Pentecostal Historical Perspectives
Written by: Arlene Sanchez Walsh
Synan contextualized Pentecostalism (with a heavy bias to southern groups) within the social and economic conditions that gave it some proto populist edges. Though other historians remained unconvinced by Synan's claims, he can be credited for attempting to place this movement outside of its sacred time constraints and addressing the influence of social location. Synan is also credited with insisting that William J. Seymour be considered the co-founder, along with Charles Parham, of Pentecostalism. Taking a more realistic tone than Bartleman, Synan enlarged the scope of inquiry about the racial dynamics that fed the Azusa Street experiment. He argued that, though nothing had been "washed away in the blood," clearly something was happening at Azusa Street if people of color and white people could worship together, effectively breaking the Jim Crow stronghold, if only for a brief moment.
Synan's sympathies are obvious, and others, particularly Robert Anderson, a non-Pentecostal historian, seemed to relish the lack of critical engagement by Pentecostal historians. Anderson he sought to fill that vacuum with the most systematic and controversial critique of Pentecostalism published thus far. Anderson's Vision of the Disinherited (1979) was the poke in the eye that had eluded Pentecostalism for decades. Pentecostalism, he argued, arose out of the social dislocation and feelings of lack of control in the lives of its adherents. Anderson wrote that the "radical social impulse inherent in the vision of the disinherited was transformed into social passivity, ecstatic escape, and finally, a most conservative conformity." Basically, who cares where Pentecostalism started? Who cares that it is Holiness or Pietist inspired? These people are simply responding to oppression and the fear that lack of control over their social location will eventually crush them, so they escape to the safe harbors of zealous experience, theological certainty, and social-political insularity. Nearly every history written since Anderson's has been, in one way or another, a retort or an expansion of his initial claims.
Biographies of Pentecostal leaders, chiefly James Goff's Fields White unto Harvest: Charles F. Parham and the Missionary Origins of Pentecostalism (1989), Daniel Epstein's Sister Aimee (1994), and more importantly Matthew Sutton's recent work (Aimee Semple McPherson and the Resurrection of Christian America (2007), have done much better at locating the leaders and Pentecostalism in general in the larger Christian stream and rigorously examining questions of gender inequality and social location.

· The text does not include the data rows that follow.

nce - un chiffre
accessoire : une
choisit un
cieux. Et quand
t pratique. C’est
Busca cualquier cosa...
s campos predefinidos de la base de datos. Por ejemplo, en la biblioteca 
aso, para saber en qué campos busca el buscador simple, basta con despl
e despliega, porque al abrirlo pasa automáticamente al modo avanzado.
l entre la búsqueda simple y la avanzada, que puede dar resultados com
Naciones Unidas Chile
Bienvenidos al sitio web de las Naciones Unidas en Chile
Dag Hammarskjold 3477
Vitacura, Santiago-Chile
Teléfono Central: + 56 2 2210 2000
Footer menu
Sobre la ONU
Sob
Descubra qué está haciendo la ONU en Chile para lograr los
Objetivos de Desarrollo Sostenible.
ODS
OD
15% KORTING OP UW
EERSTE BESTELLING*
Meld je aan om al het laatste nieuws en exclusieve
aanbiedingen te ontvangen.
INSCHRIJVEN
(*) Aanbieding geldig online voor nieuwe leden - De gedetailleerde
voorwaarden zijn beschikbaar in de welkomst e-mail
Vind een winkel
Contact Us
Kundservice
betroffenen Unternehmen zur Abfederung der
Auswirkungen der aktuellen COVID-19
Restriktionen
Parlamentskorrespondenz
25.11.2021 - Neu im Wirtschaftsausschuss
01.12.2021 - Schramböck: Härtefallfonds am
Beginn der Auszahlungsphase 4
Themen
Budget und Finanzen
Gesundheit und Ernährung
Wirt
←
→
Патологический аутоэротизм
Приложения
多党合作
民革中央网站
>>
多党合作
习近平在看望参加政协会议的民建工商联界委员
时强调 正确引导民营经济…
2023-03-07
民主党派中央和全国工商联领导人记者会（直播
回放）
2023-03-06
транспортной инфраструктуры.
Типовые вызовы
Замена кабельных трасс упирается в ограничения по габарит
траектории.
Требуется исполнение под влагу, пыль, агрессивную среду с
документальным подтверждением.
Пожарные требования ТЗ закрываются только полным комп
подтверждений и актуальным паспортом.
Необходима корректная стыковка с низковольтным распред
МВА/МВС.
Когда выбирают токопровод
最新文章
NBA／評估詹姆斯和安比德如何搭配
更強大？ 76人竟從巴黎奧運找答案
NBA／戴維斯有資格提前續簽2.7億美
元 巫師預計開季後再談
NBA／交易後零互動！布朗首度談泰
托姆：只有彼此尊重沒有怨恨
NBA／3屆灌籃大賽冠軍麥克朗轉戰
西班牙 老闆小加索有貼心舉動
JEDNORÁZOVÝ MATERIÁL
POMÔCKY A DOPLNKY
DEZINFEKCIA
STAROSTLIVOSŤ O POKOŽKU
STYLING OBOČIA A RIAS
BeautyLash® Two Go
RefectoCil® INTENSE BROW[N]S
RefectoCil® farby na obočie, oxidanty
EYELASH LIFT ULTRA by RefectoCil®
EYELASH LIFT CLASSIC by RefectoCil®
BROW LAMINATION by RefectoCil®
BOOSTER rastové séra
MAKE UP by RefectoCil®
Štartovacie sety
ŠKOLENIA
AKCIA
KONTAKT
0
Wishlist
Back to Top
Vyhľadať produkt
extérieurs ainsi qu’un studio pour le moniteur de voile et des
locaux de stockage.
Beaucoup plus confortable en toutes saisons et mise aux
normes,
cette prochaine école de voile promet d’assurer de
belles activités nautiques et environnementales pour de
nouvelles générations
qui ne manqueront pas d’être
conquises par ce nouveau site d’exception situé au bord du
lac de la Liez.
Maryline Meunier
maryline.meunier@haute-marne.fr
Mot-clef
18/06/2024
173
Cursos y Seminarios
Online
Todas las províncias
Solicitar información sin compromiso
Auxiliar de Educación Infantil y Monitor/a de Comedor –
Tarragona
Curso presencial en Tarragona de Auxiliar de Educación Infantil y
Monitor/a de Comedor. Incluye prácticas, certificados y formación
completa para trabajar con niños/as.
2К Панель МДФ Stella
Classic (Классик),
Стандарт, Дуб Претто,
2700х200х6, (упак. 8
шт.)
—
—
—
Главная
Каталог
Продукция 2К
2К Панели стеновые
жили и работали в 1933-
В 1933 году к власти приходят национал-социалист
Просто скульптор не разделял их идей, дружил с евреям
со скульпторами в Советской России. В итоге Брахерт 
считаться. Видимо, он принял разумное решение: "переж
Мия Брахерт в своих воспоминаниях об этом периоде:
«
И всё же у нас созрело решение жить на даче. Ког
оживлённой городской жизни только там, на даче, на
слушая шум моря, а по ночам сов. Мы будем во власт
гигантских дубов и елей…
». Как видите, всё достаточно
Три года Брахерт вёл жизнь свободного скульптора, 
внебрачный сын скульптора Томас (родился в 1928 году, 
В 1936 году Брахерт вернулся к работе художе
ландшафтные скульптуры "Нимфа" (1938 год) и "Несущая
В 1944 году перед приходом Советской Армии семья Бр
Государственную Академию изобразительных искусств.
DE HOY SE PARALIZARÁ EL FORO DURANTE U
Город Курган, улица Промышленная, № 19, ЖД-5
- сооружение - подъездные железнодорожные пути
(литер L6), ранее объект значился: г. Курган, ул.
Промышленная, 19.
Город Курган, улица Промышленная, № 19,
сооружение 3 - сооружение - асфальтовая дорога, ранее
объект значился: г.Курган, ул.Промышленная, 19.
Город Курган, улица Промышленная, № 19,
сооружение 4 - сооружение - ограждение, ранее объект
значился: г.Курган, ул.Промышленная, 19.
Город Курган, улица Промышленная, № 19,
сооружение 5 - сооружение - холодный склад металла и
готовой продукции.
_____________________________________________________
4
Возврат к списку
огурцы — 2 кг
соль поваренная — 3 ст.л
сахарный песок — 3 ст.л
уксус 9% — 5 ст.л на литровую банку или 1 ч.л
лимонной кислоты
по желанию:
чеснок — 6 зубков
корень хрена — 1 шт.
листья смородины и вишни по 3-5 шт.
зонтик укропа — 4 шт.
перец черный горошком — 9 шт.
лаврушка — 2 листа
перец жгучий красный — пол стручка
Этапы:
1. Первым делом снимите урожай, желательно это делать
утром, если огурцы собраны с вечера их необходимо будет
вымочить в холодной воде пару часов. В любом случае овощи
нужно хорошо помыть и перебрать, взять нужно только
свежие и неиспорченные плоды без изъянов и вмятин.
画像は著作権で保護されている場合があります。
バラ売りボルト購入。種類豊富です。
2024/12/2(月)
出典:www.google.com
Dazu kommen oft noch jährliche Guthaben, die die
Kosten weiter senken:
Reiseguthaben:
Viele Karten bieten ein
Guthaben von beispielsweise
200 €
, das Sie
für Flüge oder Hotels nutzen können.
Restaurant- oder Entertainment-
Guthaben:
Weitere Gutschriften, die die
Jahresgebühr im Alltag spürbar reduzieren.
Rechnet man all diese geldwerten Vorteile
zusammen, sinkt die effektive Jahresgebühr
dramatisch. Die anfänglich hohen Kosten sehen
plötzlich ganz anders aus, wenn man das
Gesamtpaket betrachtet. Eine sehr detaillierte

Of late, issues of race have also been treated much more effectively in terms of critical analysis; biographies of Charles Parham have dealt with his support of white superiority much more forcefully than focusing exclusively on his theological innovation of the initial evidence doctrine or his alleged homosexuality. What has not been accomplished as yet is a synthesis of Pentecostal history that manages to effectively weave into these disparate analyses gender, race, and social location. Recent works by scholars have focused on Latino/a Pentecostalism, African American women, and attempts to cohere the disparate themes of race, ethnicity, and gender.